VENEZA - Foi o produtor brasileiro Rodrigo Teixeira quem fez chegar às mãos do diretor francês Olivier Assayas, por meio de seu produtor francês, Charles Gillibert, o livro Os Últimos Soldados da Guerra Fria, de Fernando Morais, sobre um grupo de cubanos infiltrados nos movimentos anticastristas em Miami. “Eu acho que ele me procurou por causa de Carlos, o Chacal”, disse Assayas ao Estado durante o Festival de Veneza, onde o filme Wasp Network fez sua estreia mundial, em competição – o longa abre a Mostra Internacional de Cinema de São Paulo, para convidados, no dia 16, com presença do cineasta e dos atores Édgar Ramirez e Leonardo Sbaraglia, além de Wagner Moura. “Eu achei o material extraordinário, mas muito difícil de adaptar.”

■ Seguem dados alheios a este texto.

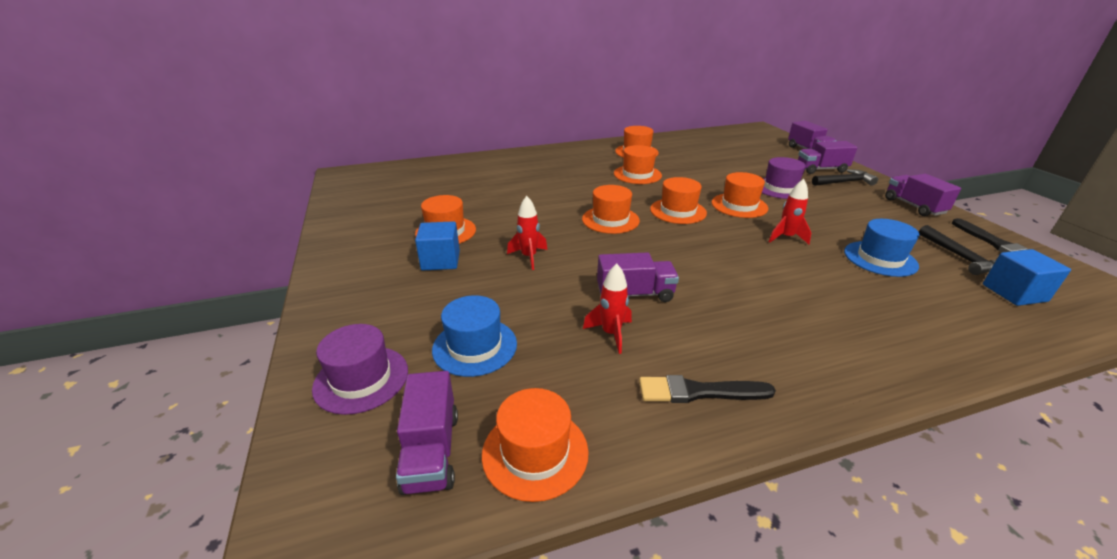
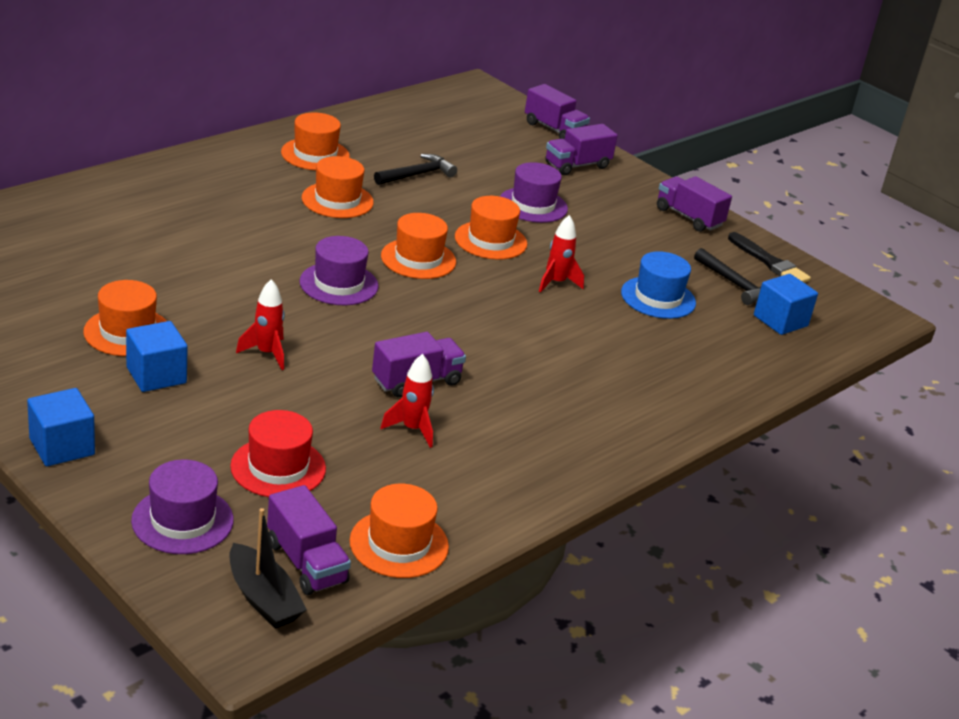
camera: 30 degrees left, 0 degrees up
(333, 299) = (62, 447): none -> blue cube
(360, 485) = (263, 598): none -> black boat
(475, 346) = (278, 467): blue hat -> red hat
(610, 220) = (339, 284): orange hat -> purple hat
(699, 392) = (518, 468): black brush -> none
(844, 182) = (608, 186): black hammer -> black hammer (417, 175)

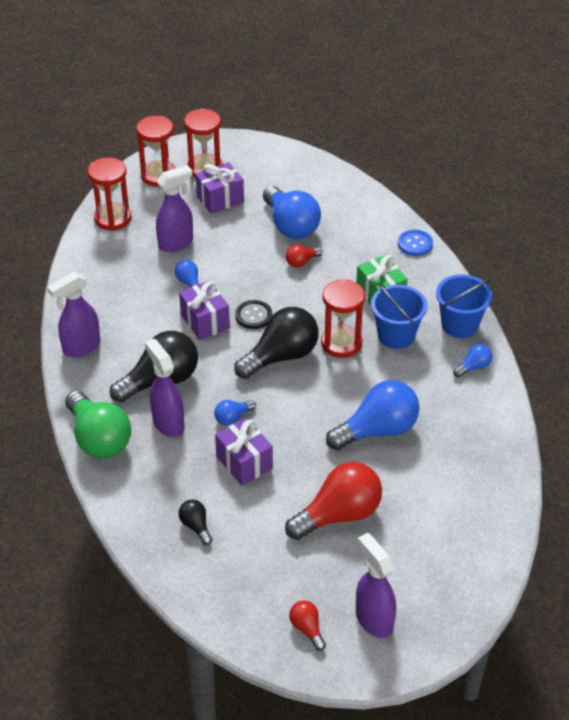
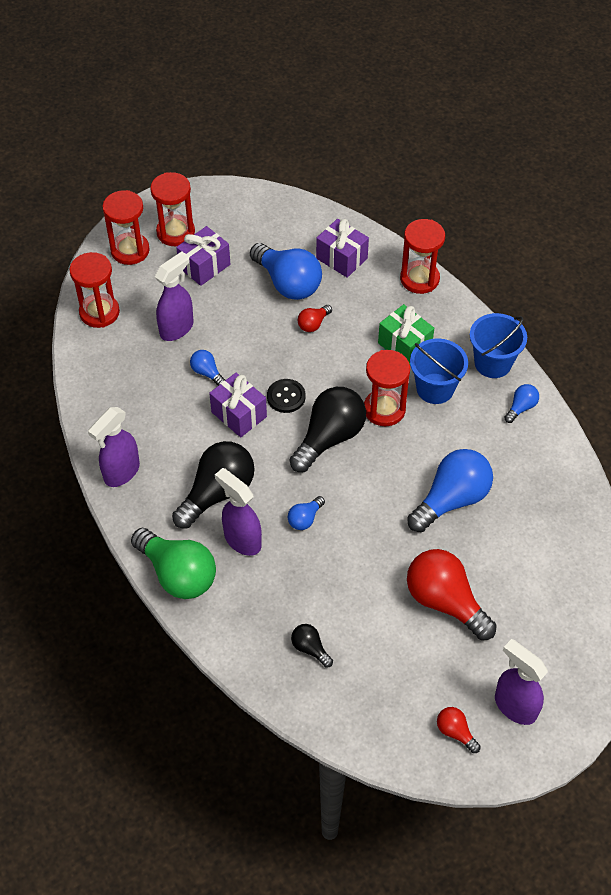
camera: 15 degrees left, 10 degrees up
(244, 462) = (333, 566): purple gift -> purple gift (341, 258)
(339, 514) = (445, 601): red light bulb -> red light bulb turned 90 degrees counterclockwise
(415, 244) = (419, 279): blue button -> red hourglass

O livro conta a história completa dos chamados Cinco de Cuba, que, depois de presos pelas autoridades americanas, recusaram acordos e cumpriram longas penas por suas atividades. Assayas achou melhor focar em alguns dos personagens, especificamente em René González (o venezuelano Édgar Ramírez), que parte para os Estados Unidos sem deixar nem bilhete para sua mulher Olga (a espanhola Penélope Cruz) e os filhos. Em tese, foi tentar uma vida melhor – mas, na verdade, se infiltra em organizações que tentam derrubar o governo de Fidel e depois o do seu irmão Raul Castro, inclusive explodindo hotéis em Havana. Vive como um imigrante comum, com dificuldade financeiras. “Eles eram espiões proletários”, contou Assayas. “É difícil entender o que faz uma pessoa aceitar abandonar a família, mas, no fim, eles eram soldados. Acho que eles foram os últimos de uma geração que estava disposta a morrer por seus ideais.”
Outro personagem importante é Juan Pablo Roque (Wagner Moura), tenente-coronel das Forças Aéreas Cubanas, que nada sete horas até a base de Guantánamo para pedir asilo ao governo americano. Ele também se infiltra na Wasp Network (“rede de vespas”, na tradução), mas vira agente duplo para o FBI. Torna-se celebridade local ao fazer uma cerimônia de casamento espetacular com Ana Margarita Fernandez (a cubana Ana de Armas, de Blade Runner 2049), que depois abandona ao retornar a Cuba.
O elenco ainda conta com o mexicano Gael García Bernal, como o chefe da rede, e o argentino Leonardo Sbaraglia (de Dor e Glória, o último filme de Pedro Almodóvar), como o líder de um dos grupos anticastristas. É quase um dream team da América Latina. “Minha intenção era ser autêntico e usar apenas atores cubanos”, disse Assayas. “Mas eu vi que não dá para escrever um roteiro que custa mais do que seus filmes independentes e usar só atores desconhecidos. Então pensei: Por que não ir atrás dos melhores?” O cineasta já tinha trabalhado com Édgar Ramírez, que fez o personagem-título da minissérie Carlos, o Chacal, mas não conhecia Wagner Moura. “Eu o adorei assim que conheci. É uma das coisas que o cinema proporciona: não apenas ele era o homem certo para o papel, mas também para ser meu amigo”, disse Assayas. Para o diretor, trabalhar fora da França é uma oportunidade “de conhecer atores de outras culturas, que falam outra língua, o que abre meu mundo e também renova meu prazer em fazer filmes”.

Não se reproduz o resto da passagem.